Os trabalhadores do pirarucu cobram acesso a cestas básicas e água potável, adiamento dos prazos dos planos de manejo do pirarucu e do tambaqui, antecipação do pagamento do seguro defeso —pago durante o período de reprodução de peixes.

Os produtores de farinha querem que as comunidades sejam equipadas com veículos que facilitem a logística durante a seca, além de apoio para escoar a produção.

Os municípios de Tefé, Alvarães e Maraã — aos quais estão ligadas as comunidades percorridas pela reportagem — não responderam aos questionamentos.
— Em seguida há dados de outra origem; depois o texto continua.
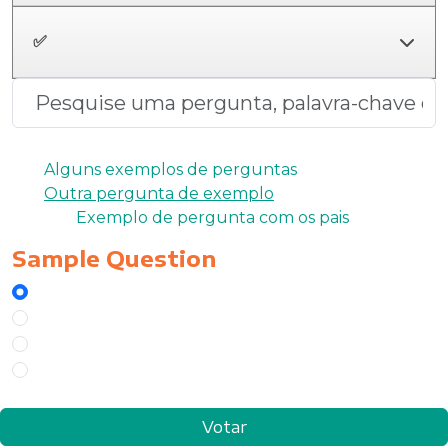
✅
Alguns exemplos de perguntas
Outra pergunta de exemplo
Exemplo de pergunta com os pais
Sample Question
Possible Answer
fasdfas
dfasfas
fdadsdfass
Votar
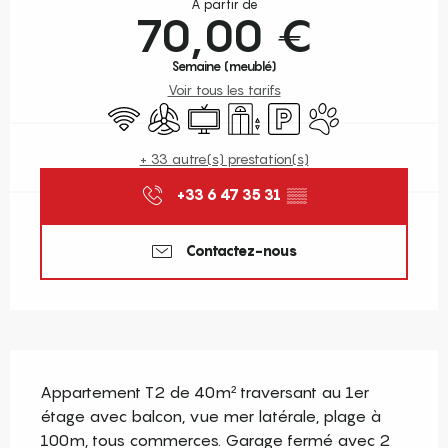
À partir de
70,00 €
Semaine (meublé)
Voir tous les tarifs
WiFi
Air conditionné
Télévision
Ascenseur
Parking
Animaux acceptés
+ 33 autre(s) prestation(s)
+33 6 47 35 31
▒▒
Contactez-nous
Description
Appartement T2 de 40m² traversant au 1er 
étage avec balcon, vue mer latérale, plage à 
100m, tous commerces. Garage fermé avec 2 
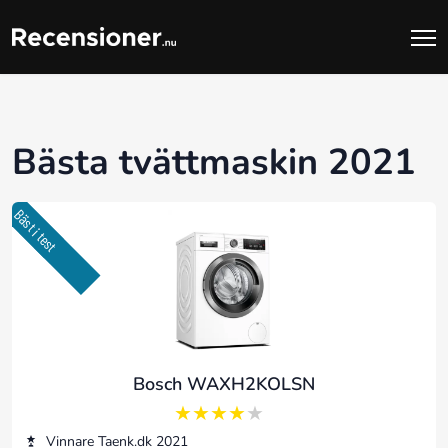
Bästa tvättmaskin 2021
Bäst i test
Bosch WAXH2KOLSN
4 av 5
Vinnare Taenk.dk 2021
O governo Lula (PT) disse ter entregue 13 mil cestas de alimentos a famílias impactadas pela seca, por meio do Ministério do Desenvolvimento e Assistência Social. Entre elas, 850 cestas para pescadores e extrativistas na região de Tefé e 80 para pescadores na região de Alvarães.

A previsão é de que sejam entregues mais 10 mil cestas de alimentos no médio Solimões.

No último dia 10, Lula visitou Tefé e anunciou medidas de combate à seca no Amazonas. Segundo o Ministério do Meio Ambiente e Mudança do Clima, estados e municípios recebem recursos pelo Sistema Nacional de Defesa Civil, que podem ser usados na compra de água e comida. Uma sala de crise foi criada pelo governo para prestar assistência, disse a pasta.

Em nota, a gestão do governador do Amazonas, Wilson Lima (União Brasil), afirmou que “questões logísticas” atrapalharam a entrega de 2.000 cestas básicas destinadas a Maraã no último dia 14. Também estão previstas 2.000 cestas para a região de Alvarães. Segundo o governo, as duas cidades contam com purificadores de água.

Onde há manejo de pirarucu, a esperança é por um repiquete, um aumento momentâneo do volume de água antes da cheia. Se o igarapé subir 5 metros, os pescadores tentarão alcançar os pirarucus.